Tre Holloman

Grand Canyon Antelopes
- Position: Point guard

Personal information
- Born: December 9, 2003 (age 22) Minneapolis, Minnesota, U.S.
- Listed height: 6 ft 2 in (1.88 m)
- Listed weight: 195 lb (88 kg)

Career information
- High school: Cretin-Derham Hall (Saint Paul, Minnesota)
- College: Michigan State (2022–2025); NC State (2025–2026); Grand Canyon (2026–present);

= Tre Holloman =

American basketball player

TreJuan Emmanuel Holloman (born December 9, 2003) is an American college basketball player for the Grand Canyon Antelopes of the Mountain West Conference. He previously played for the Michigan State Spartans and NC State Wolfpack.

==Early life==
Holloman attended Cretin-Derham Hall High School in Saint Paul, Minnesota. As a junior, he averaged 20.3 points and 9.3 assists per game. As a senior, Holloman averaged 18.8 points, 10.4 assists, 8.3 rebounds and 3.3 steals in 26 games and was named the 2021 Minnesota Gatorade Player of the Year.

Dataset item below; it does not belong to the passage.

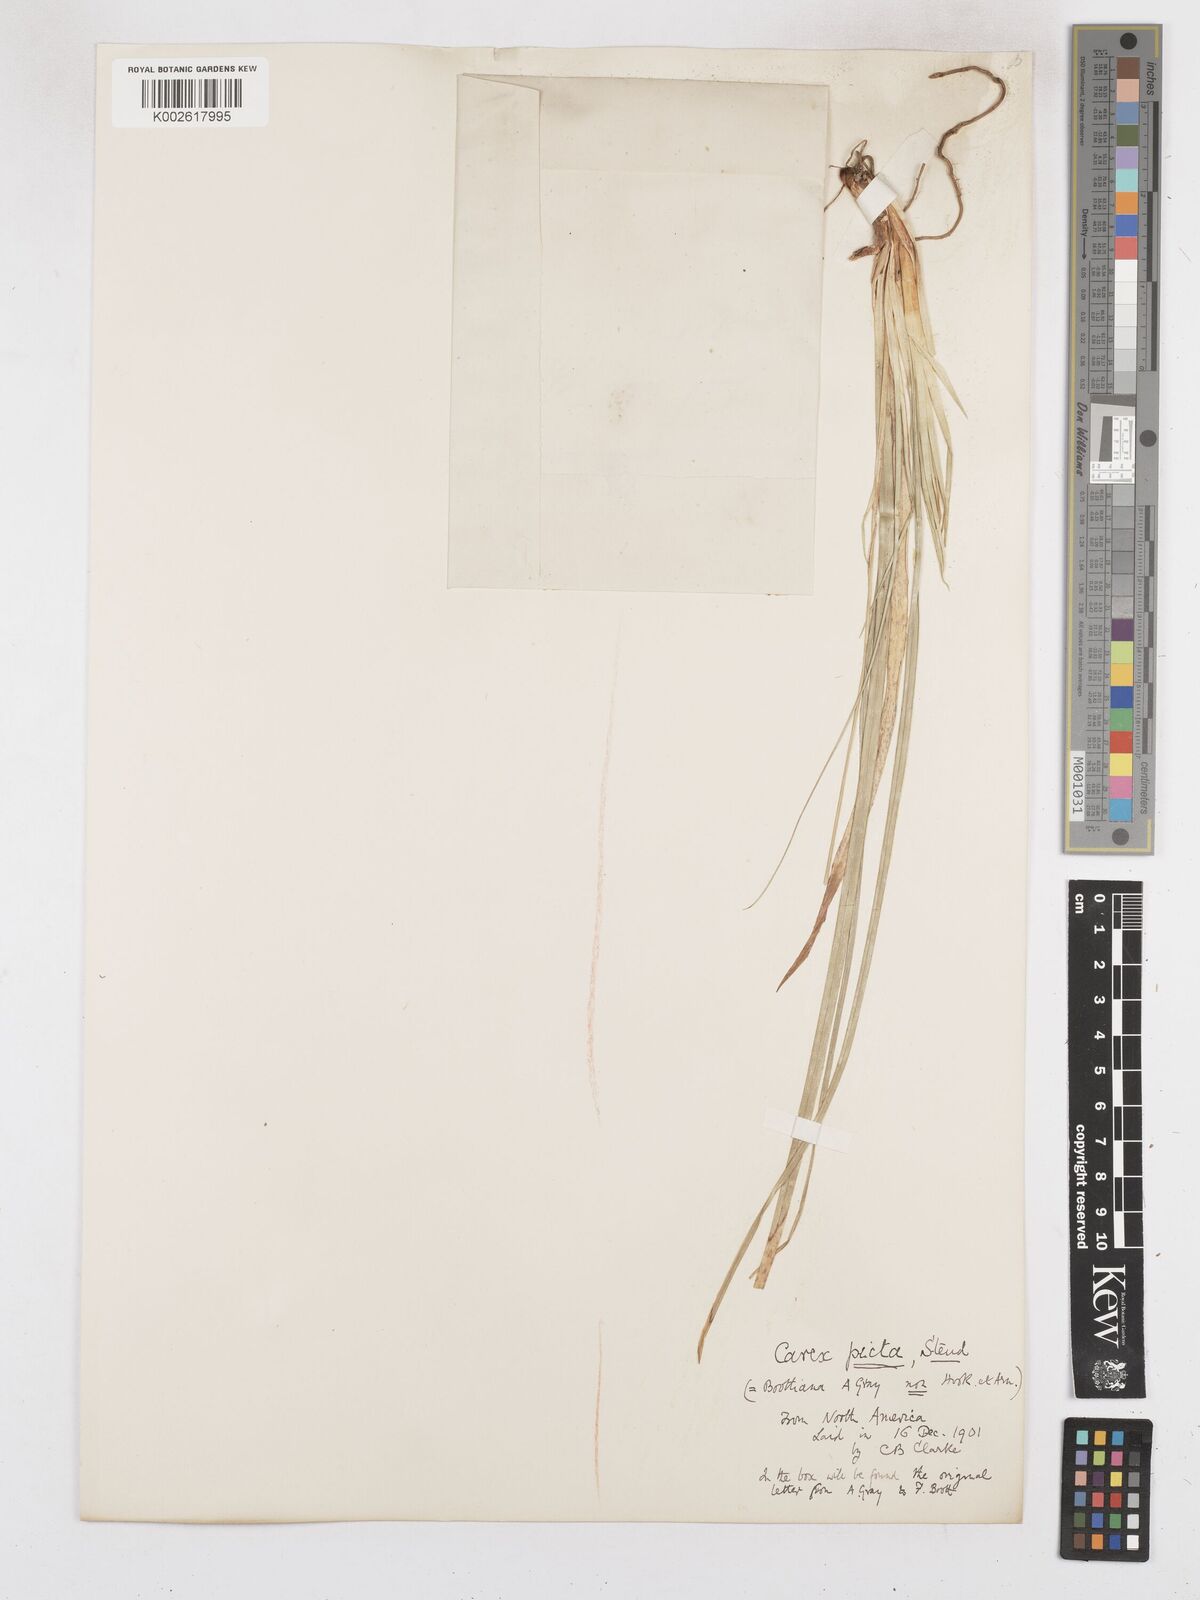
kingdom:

Coming out of high school, he was rated as a four-star recruit and committed to play college basketball for the Michigan State Spartans over offers from schools such as Illinois, Oklahoma State, Minnesota, Dayton, and Marquette. He also had Division I football offers.

==College career==
===MSU===
As a freshman, Holloman played in 34 games, averaging 8.6 minutes, and 1.3 points per game. On November 19, 2023, in his first collegiate start, he notched 17 points, five assists, and two steals in a victory versus Alcorn State. During the 2023-24 season, Holloman averaged 5.7 points, 1.6 rebounds and 2.4 assists per game. On November 27, 2024, he dropped 19 points in an upset win over North Carolina. On January 28, 2025, Holloman had a team-high 12 points in a win over Minnesota. On February 26, 2025, he hit a half-court buzzer beater in a 58-55 victory over Maryland. On March 9, 2025, Holloman got into an altercation with guards Durral Brooks and LJ Cason in a win over rival Michigan with a team and career-high 20 points. He averaged 9.1 points and 3.7 assists per game as a junior.

===NCSU===
On April 1, 2025, Holloman entered the NCAA transfer portal and ultimately transferred to NC State.

===GCU===
In August 2026, Holloman was granted a temporary restraining order against the NCAA and as a result granted a fifth season of eligibility after filing a lawsuit in the state of California. He entered the NCAA transfer portal. He also filed a similar lawsuit in the state of North Carolina for additional measures. On August 27, Holloman chose to play at Grand Canyon University.